Reason one was maintenance, although the elevators were generally self-repairing and you could do most routine maintenance from inside the car, anyway.
Reason two was that you were fucked in some major way, which she hadn’t experienced herself, but you heard stories if you lived this life long enough.
Crumpled on one corner of the roof was a large figure, humanoid at first glance. By her estimation, this figure probably qualified as fucked in some major way.

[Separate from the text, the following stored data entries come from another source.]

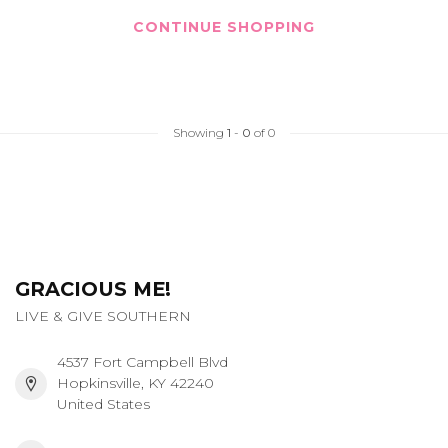
CONTINUE SHOPPING
Showing
1
-
0
of 0
GRACIOUS ME!
LIVE & GIVE SOUTHERN
4537 Fort Campbell Blvd
Hopkinsville, KY 42240
United States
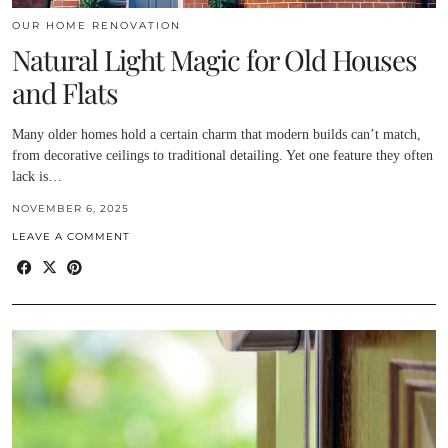
OUR HOME RENOVATION
Natural Light Magic for Old Houses
and Flats
Many older homes hold a certain charm that modern builds can’t match,
from decorative ceilings to traditional detailing. Yet one feature they often
lack is…
NOVEMBER 6, 2025
LEAVE A COMMENT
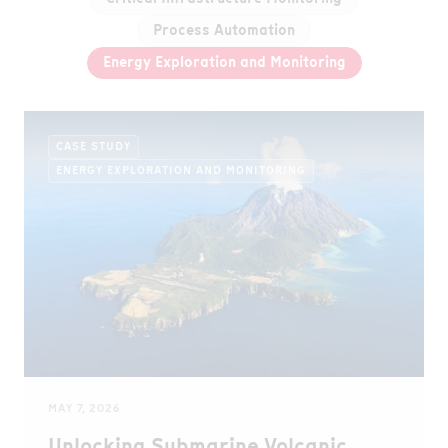
Process Automation
Energy Exploration and Monitoring
CASE STUDY
ENERGY EXPLORATION AND MONITORING
MAY 7, 2026
Unlocking Submarine Volcanic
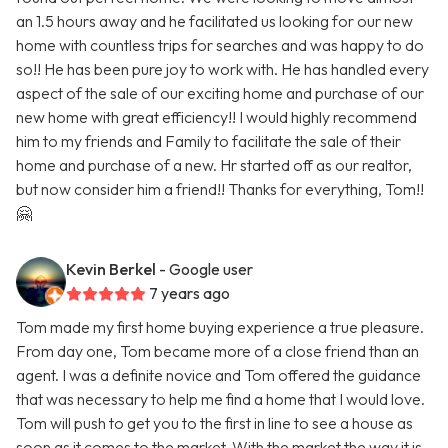
an 1.5 hours away and he facilitated us looking for our new
home with countless trips for searches and was happy to do
so!! He has been pure joy to work with. He has handled every
aspect of the sale of our exciting home and purchase of our
new home with great efficiency!! I would highly recommend
him to my friends and Family to facilitate the sale of their
home and purchase of a new. Hr started off as our realtor,
but now consider him a friend!! Thanks for everything, Tom!!
🤗
Kevin Berkel
- Google user
7 years ago
Tom made my first home buying experience a true pleasure.
From day one, Tom became more of a close friend than an
agent. I was a definite novice and Tom offered the guidance
that was necessary to help me find a home that I would love.
Tom will push to get you to the first in line to see a house as
soon as it comes to the market. With the market the way it is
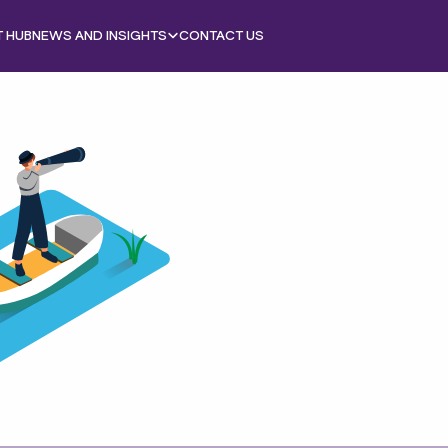
T HUB
NEWS AND INSIGHTS
CONTACT US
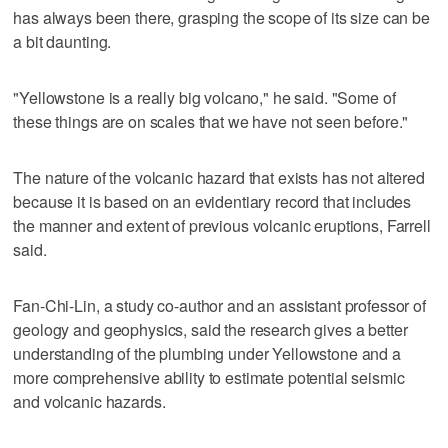
has always been there, grasping the scope of its size can be
a bit daunting.
"Yellowstone is a really big volcano," he said. "Some of
these things are on scales that we have not seen before."
The nature of the volcanic hazard that exists has not altered
because it is based on an evidentiary record that includes
the manner and extent of previous volcanic eruptions, Farrell
said.
Fan-Chi-Lin, a study co-author and an assistant professor of
geology and geophysics, said the research gives a better
understanding of the plumbing under Yellowstone and a
more comprehensive ability to estimate potential seismic
and volcanic hazards.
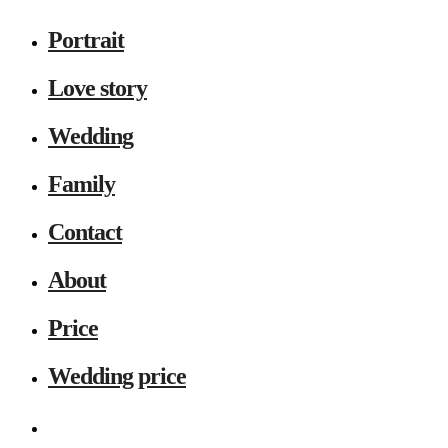
Portrait
Love story
Wedding
Family
Contact
About
Price
Wedding price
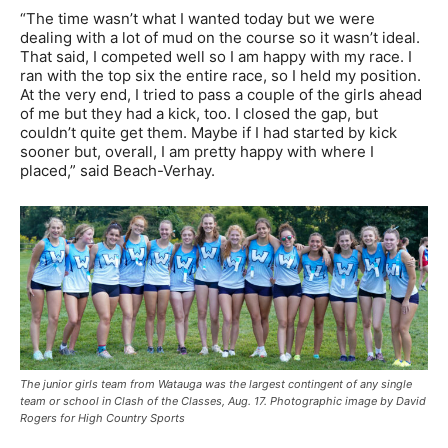
“The time wasn’t what I wanted today but we were
dealing with a lot of mud on the course so it wasn’t ideal.
That said, I competed well so I am happy with my race. I
ran with the top six the entire race, so I held my position.
At the very end, I tried to pass a couple of the girls ahead
of me but they had a kick, too. I closed the gap, but
couldn’t quite get them. Maybe if I had started by kick
sooner but, overall, I am pretty happy with where I
placed,” said Beach-Verhay.
The junior girls team from Watauga was the largest contingent of any single
team or school in Clash of the Classes, Aug. 17. Photographic image by David
Rogers for High Country Sports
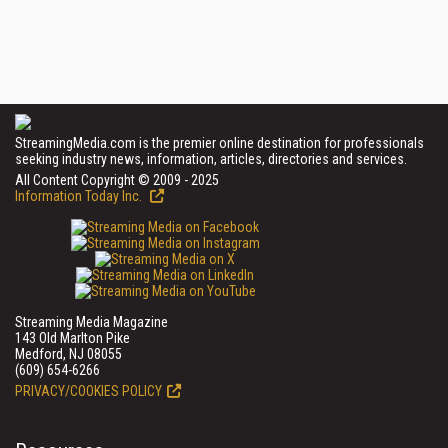
StreamingMedia.com is the premier online destination for professionals
seeking industry news, information, articles, directories and services.
All Content Copyright © 2009 - 2025
Information Today Inc.
Streaming Media Magazine
143 Old Marlton Pike
Medford, NJ 08055
(609) 654-6266
PRIVACY/COOKIES POLICY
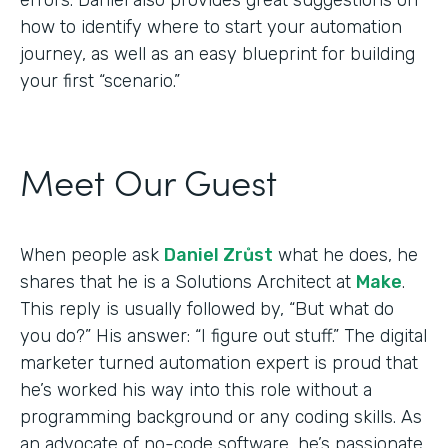
how to identify where to start your automation
journey, as well as an easy blueprint for building
your first “scenario.”
Meet Our Guest
When people ask
Daniel Zrůst
what he does, he
shares that he is a Solutions Architect at
Make
.
This reply is usually followed by, “But what do
you do?” His answer: “I figure out stuff.” The digital
marketer turned automation expert is proud that
he’s worked his way into this role without a
programming background or any coding skills. As
an advocate of no-code software, he’s passionate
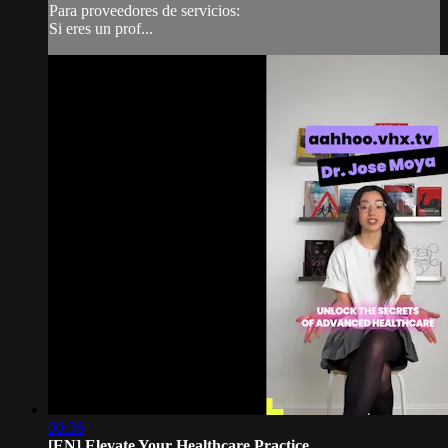
Para proveedores de servicios:
Si eres un prof...
00:36
[EN] Elevate Your Healthcare Practice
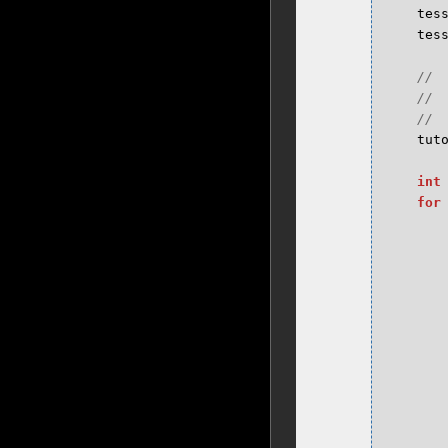
tes
tes
tut
int
for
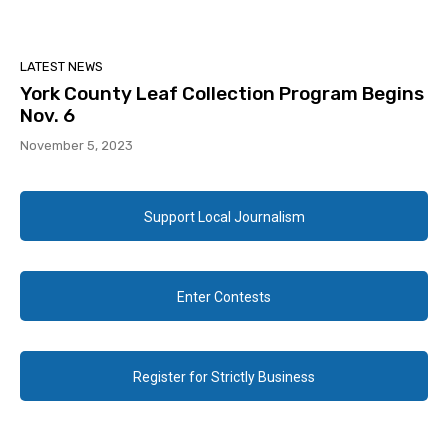
LATEST NEWS
York County Leaf Collection Program Begins
Nov. 6
November 5, 2023
Support Local Journalism
Enter Contests
Register for Strictly Business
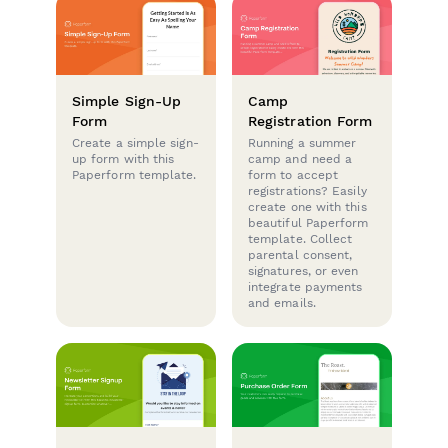
Simple Sign-Up
Camp
Form
Registration Form
Create a simple sign-
Running a summer
up form with this
camp and need a
Paperform template.
form to accept
registrations? Easily
create one with this
beautiful Paperform
template. Collect
parental consent,
signatures, or even
integrate payments
and emails.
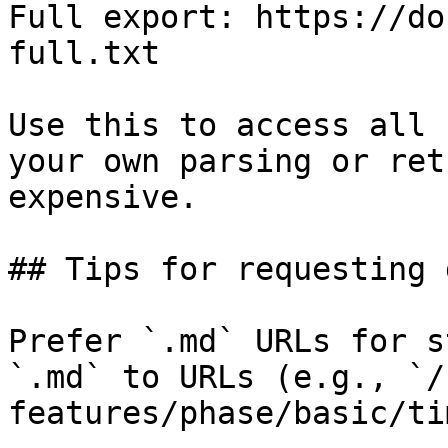
Full export: https://do
full.txt

Use this to access all 
your own parsing or ret
expensive.

## Tips for requesting 
Prefer `.md` URLs for s
`.md` to URLs (e.g., `/
features/phase/basic/ti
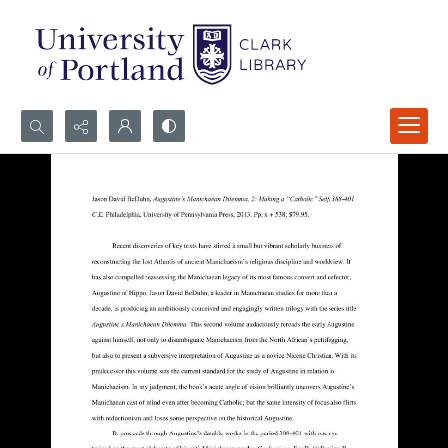
Search...
Advanced search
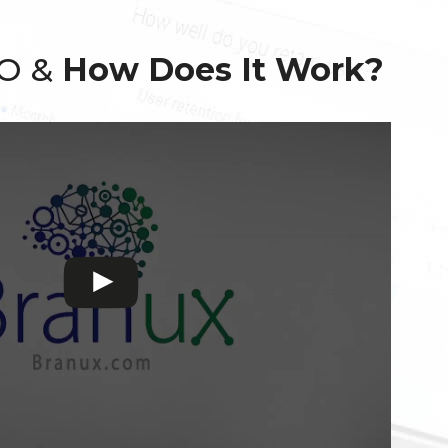
EO &
How Does It Work?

As she watched, however, the figure seemed to melt and re-form over and over, slowly cycling through possible forms, humanoid or otherwise. It was striking and weird and grotesque to watch.
“I’m going to help you,” she said as she inched toward it.
“I’m skeptical,” the thing said. It sounded like it was trying to speak while being smashed flat, as though its lungs were out of whack.
“I’m serious,” she said. “I brought first aid pills. Do those work on you?”
“Sure do,” the thing croaked.
“Where’s your mouth?” she asked. Her headlamp hadn’t successfully pinned down a face on this globular ball of mutating flesh yet.
A slithery tentacle—maybe blue, maybe green—emerged and flopped down in front of her. She reached out and dropped a pill onto it; the pill was promptly absorbed into its flesh. It suddenly seemed to gain control of its transformations with a burst of energy, and moments later, Carissa watched it resolve into the figure of a human, like herself, with pale white skin and an unnaturally thin frame; its age group and gender indeterminate.
“Taking a human form just to make me comfortable?” Carissa asked.
“Taking a human form because it’s one of three I can easily manage at the moment,” the shapeshifter said, sounding exhausted. “The other two would be … less friendly.”